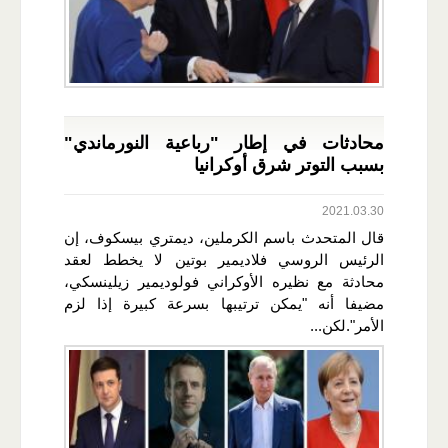
محادثات في إطار "رباعية النورماندي"
بسبب التوتر شرق أوكرانيا
2021.03.30
قال المتحدث باسم الكرملين، ديمتري بيسكوف، إن
الرئيس الروسي فلاديمير بوتين لا يخطط لعقد
محادثة مع نظيره الأوكراني فولوديمير زيلينسكي،
مضيفا أنه "يمكن ترتيبها بسرعة كبيرة إذا لزم
الأمر".لكن...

+ + + + + + +

Directions ▸
Count the lines in the items above that contain the word "فلاديمير". Give only the number.

Task output ▸
1